Items from a dataset:
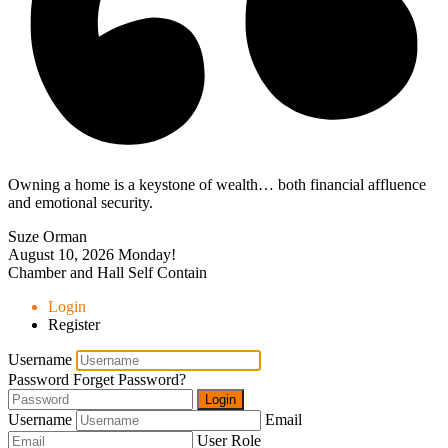
Owning a home is a keystone of wealth… both financial affluence
and emotional security.
Suze Orman
August 10, 2026
Monday!
Chamber and Hall Self Contain
Login
Register
Username
Password
Forget Password?
Login
Username
Email
User Role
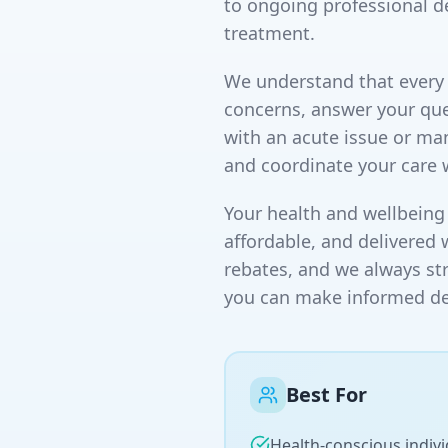
to ongoing professional d
treatment.
We understand that every p
concerns, answer your que
with an acute issue or ma
and coordinate your care 
Your health and wellbeing 
affordable, and delivered 
rebates, and we always st
you can make informed dec
Best For
Health-conscious indivi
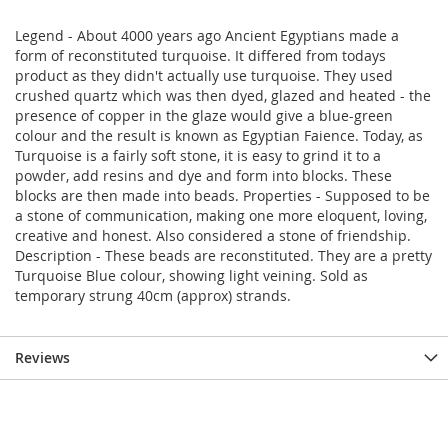
Legend - About 4000 years ago Ancient Egyptians made a
form of reconstituted turquoise. It differed from todays
product as they didn't actually use turquoise. They used
crushed quartz which was then dyed, glazed and heated - the
presence of copper in the glaze would give a blue-green
colour and the result is known as Egyptian Faience. Today, as
Turquoise is a fairly soft stone, it is easy to grind it to a
powder, add resins and dye and form into blocks. These
blocks are then made into beads. Properties - Supposed to be
a stone of communication, making one more eloquent, loving,
creative and honest. Also considered a stone of friendship.
Description - These beads are reconstituted. They are a pretty
Turquoise Blue colour, showing light veining. Sold as
temporary strung 40cm (approx) strands.
Reviews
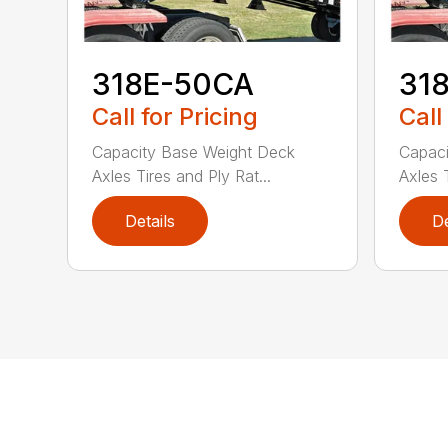
318E-50CA
31
Call for Pricing
Call
Capacity Base Weight Deck
Capaci
Axles Tires and Ply Rat...
Axles T
Details
De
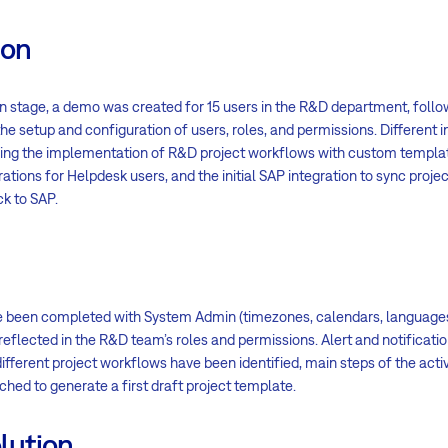
ion
n stage, a demo was created for 15 users in the R&D department, follo
he setup and configuration of users, roles, and permissions. Different 
ding the implementation of R&D project workflows with custom templa
ations for Helpdesk users, and the initial SAP integration to sync proj
k to SAP.
e been completed with System Admin (timezones, calendars, languages,
eflected in the R&D team’s roles and permissions. Alert and notificat
ifferent project workflows have been identified, main steps of the activ
hed to generate a first draft project template.
lution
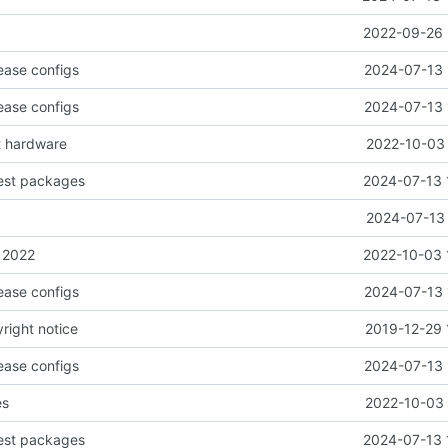
2022-09-26 
ease configs
2024-07-13 
ease configs
2024-07-13 
t hardware
2022-10-03 
test packages
2024-07-13 
2024-07-13 
 2022
2022-10-03 
ease configs
2024-07-13 
right notice
2019-12-29 
ease configs
2024-07-13 
es
2022-10-03 
test packages
2024-07-13 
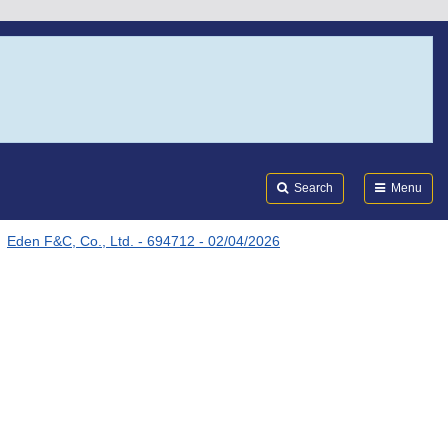
Search
Submi
FDA
Search
Menu
Eden F&C, Co., Ltd. - 694712 - 02/04/2026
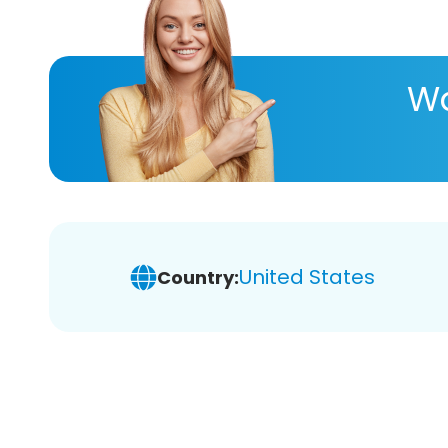
Wa
United States
Country:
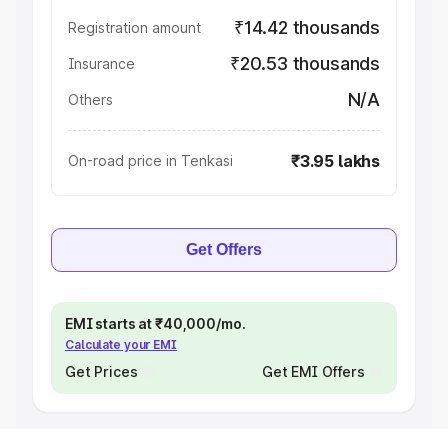
₹14.42 thousands
Registration amount
₹20.53 thousands
Insurance
N/A
Others
₹3.95 lakhs
On-road price in Tenkasi
Get Offers
EMI starts at ₹40,000/mo.
Calculate your EMI
Get Prices
Get EMI Offers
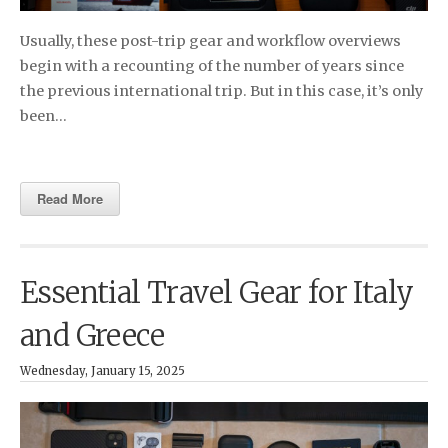
Usually, these post-trip gear and workflow overviews
begin with a recounting of the number of years since
the previous international trip. But in this case, it’s only
been…
Read More
Essential Travel Gear for Italy
and Greece
Wednesday, January 15, 2025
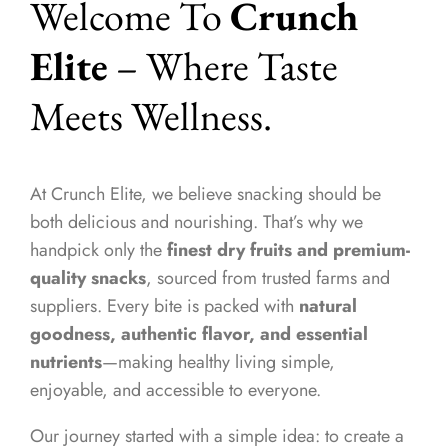
Welcome To
Crunch
Elite
– Where Taste
Meets Wellness.
At Crunch Elite, we believe snacking should be
both delicious and nourishing. That’s why we
handpick only the
finest dry fruits and premium-
quality snacks
, sourced from trusted farms and
suppliers. Every bite is packed with
natural
goodness, authentic flavor, and essential
nutrients
—making healthy living simple,
enjoyable, and accessible to everyone.
Our journey started with a simple idea: to create a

## What is required
Every record above must be copied exactly; none of the pictures belong in the copy.

## Your solution
Owning a home is a keystone of wealth… both financial affluence
and emotional security.
Suze Orman
August 10, 2026
Monday!
Chamber and Hall Self Contain
Login
Register
Username
Password
Forget Password?
Login
Username
Email
User Role
to ongoing professional d
treatment.
We understand that every p
concerns, answer your que
with an acute issue or ma
and coordinate your care 
Your health and wellbeing 
affordable, and delivered 
rebates, and we always st
you can make informed dec
Best For
Health-conscious indivi
Legend - About 4000 years ago Ancient Egyptians made a
form of reconstituted turquoise. It differed from todays
product as they didn't actually use turquoise. They used
crushed quartz which was then dyed, glazed and heated - the
presence of copper in the glaze would give a blue-green
colour and the result is known as Egyptian Faience. Today, as
Turquoise is a fairly soft stone, it is easy to grind it to a
powder, add resins and dye and form into blocks. These
blocks are then made into beads. Properties - Supposed to be
a stone of communication, making one more eloquent, loving,
creative and honest. Also considered a stone of friendship.
Description - These beads are reconstituted. They are a pretty
Turquoise Blue colour, showing light veining. Sold as
temporary strung 40cm (approx) strands.
Reviews
318E-50CA
31
Call for Pricing
Call
Capacity Base Weight Deck
Capaci
Axles Tires and Ply Rat...
Axles T
Details
De
ion
n stage, a demo was created for 15 users in the R&D department, follo
he setup and configuration of users, roles, and permissions. Different 
ding the implementation of R&D project workflows with custom templa
ations for Helpdesk users, and the initial SAP integration to sync proj
k to SAP.
e been completed with System Admin (timezones, calendars, languages,
eflected in the R&D team’s roles and permissions. Alert and notificat
ifferent project workflows have been identified, main steps of the activ
hed to generate a first draft project template.
lution
2022-09-26 
ease configs
2024-07-13 
ease configs
2024-07-13 
t hardware
2022-10-03 
test packages
2024-07-13 
2024-07-13 
 2022
2022-10-03 
ease configs
2024-07-13 
right notice
2019-12-29 
ease configs
2024-07-13 
es
2022-10-03 
test packages
2024-07-13 
Search
Submi
FDA
Search
Menu
Eden F&C, Co., Ltd. - 694712 - 02/04/2026
Wa
United States
Country:
₹14.42 thousands
Registration amount
₹20.53 thousands
Insurance
N/A
Others
₹3.95 lakhs
On-road price in Tenkasi
Get Offers
EMI starts at ₹40,000/mo.
Calculate your EMI
Get Prices
Get EMI Offers
Usually, these post-trip gear and workflow overviews
begin with a recounting of the number of years since
the previous international trip. But in this case, it’s only
been…
Read More
Essential Travel Gear for Italy
and Greece
Wednesday, January 15, 2025
Welcome To
Crunch
Elite
– Where Taste
Meets Wellness.
At Crunch Elite, we believe snacking should be
both delicious and nourishing. That’s why we
handpick only the
finest dry fruits and premium-
quality snacks
, sourced from trusted farms and
suppliers. Every bite is packed with
natural
goodness, authentic flavor, and essential
nutrients
—making healthy living simple,
enjoyable, and accessible to everyone.
Our journey started with a simple idea: to create a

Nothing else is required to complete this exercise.